Выбрать главу

Картинка на экране сменилась, и я с изумлением увидел свою перекошенную физиономию — огромный плакат на стене жилого дома. Приглядевшись, я понял, что плакат сделан со знаменитой фотографии Вани Сыроежкина на митинге в Ступино. Это было с месяц назад, в самом конце сентября — мы запустили хлебобулочный комбинат и всем правительством явились на открытие, и в тот же час в город ворвались на десяти армейских грузовиках около сотни заплутавших в Подмосковье, совершенно спятивших и обкуренных домодедовских мародеров. Я работал по ним из автомата Калашникова прямо с трибуны, где до этого выступал с зажигательной речью, и Ваня снял классный сюжет, который продал потом во все европейские телекомпании.

Впрочем, тогда все соратники отработали на пять баллов — к внезапным проблемам привыкаешь, если они случаются каждый день, а тогда они случались по пять раз на дню,

Не только я, все члены правительства тогда спокойно отстрелялись по вражеским целям с трибуны. И у Вани, кстати, есть еще одна классная фотка с того митинга — там, где три Матери Совета по Детству стреляют по последней уцелевшей машине домодедовских, и она взрывается с красивым «ядерным» грибом, потому что, как потом выяснилось, эти придурки возили с собой ящик фугасов.

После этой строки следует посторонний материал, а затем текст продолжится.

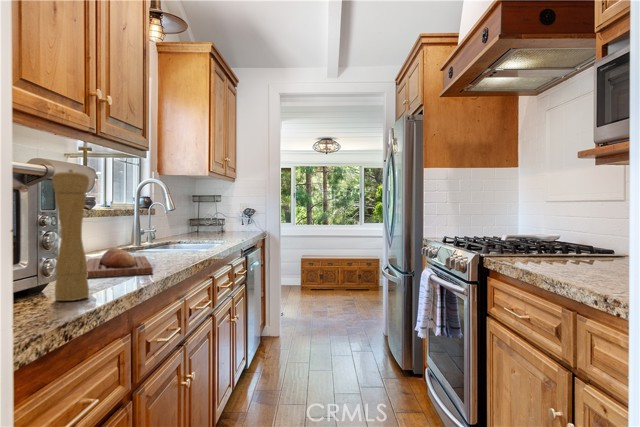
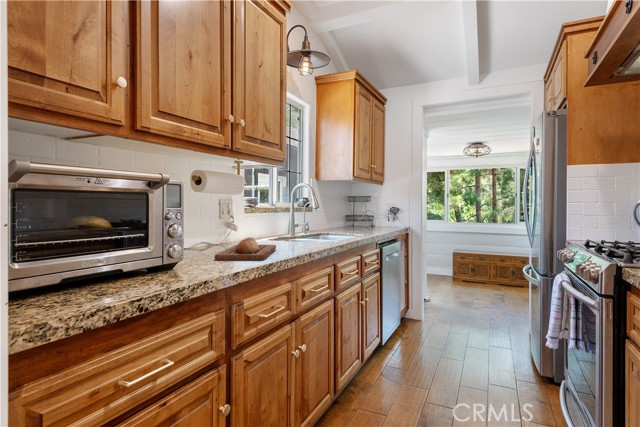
pepper mill: present [52,170,89,301] -> none [163,176,190,279]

Я включил звук погромче и услышал, что «отвратительный культ личности небезызвестного и так называемого гризли Антона Пожарского достиг Петербургского Самоуправляемого региона. Несколько сотен сторонников движения Восточные медведи» провели митинг, на котором объявили Васильевский остров Автономной территорией, подчиняющейся только Совету гризли и лично Антону Пожарскому. Собравшиеся граждане также публично объявили о введении на острове Хартии Порядка, включающей, как широко известно, Правило Превентивного Убийства. Губернатор Петербургского автономного региона, госпожа Манилова уже заявила, что не допустит распространения в регионе деструктивной идеологии, но признала, что уровень преступности в Санкт-Петербурге действительно угрожающе высок».

Я с интересом просмотрел репортаж до конца и поймал себя на том, что торжествующе ухмыляюсь.

А чего они хотели, эти неповоротливые и лживые чинуши, — чтобы подведомственный им народ скромно и молча угасал, каждый в своей квартире? Так не бывает — инстинкт самосохранения активно протестует, когда в телевизоре раздаются идиотские призывы сохранять спокойствие и толерантность, а за окном кричат жертвы насильников и грабителей.

Не надо врать, господа чиновники, и люди охотно пойдут за вами куда угодно. Но вы же, лживые жабы, не умеете без вранья. Вы всерьез думаете, что, если грамотно наврать, «подгрузить», как вы пишете в своих циничных и потому закрытых распоряжениях, все получится лучше и быстрее.

А вот хрен вам в рожу! Люди, возможно, и впрямь по большей части идиоты, но далеко не все, и вовсе не до такой степени, как вы полагаете. Я вообще уверен, что обычные люди много умнее своих начальников, но пока не готов сказать это вслух, своим соратникам. Потому что не время.

Но я скажу им это потом — когда ситуация выровняется.

Глава двадцать пятая

Меня разбудил ночной звонок, и я, чертыхаясь, нащупал трубку возле кровати и сипло рявкнул туда:

— Соратник Пожарский слушает!

— Здорово, Тошка! — услышал я голос Палыча и сел на кровати, тревожно поглядывая то на часы, то на темные окна спальни.

Было три часа ночи, и за окном, разумеется, было черным-черно.

— Палыч, зараза, дай поспать, — взмолился я, понимая, впрочем, что по пустякам соратник Минин бы не стал меня беспокоить.

— Вставай уже, соратник Антон, бля! — Палыч глумливо хмыкнул в трубку. — Ибо они, бляди, таки вошли в Москву.

— Кто вошел в Москву?.. — не понял я, но тут же встал и пошел в ванную комнату, чтобы вылить на сонную морду холодной воды и стать хоть немного понятливее.

— Крысы из Кольца Ожидания вошли в Москву, с трех сторон сразу, — внятно произнес Палыч, и я немедленно проснулся.

— Ты сам-то где? — спросил я, чтобы выиграть немного времени, соображая, что теперь следует делать в первую очередь, что — во вторую, а что уже можно не делать никогда, потому что это уже совершенно неважно.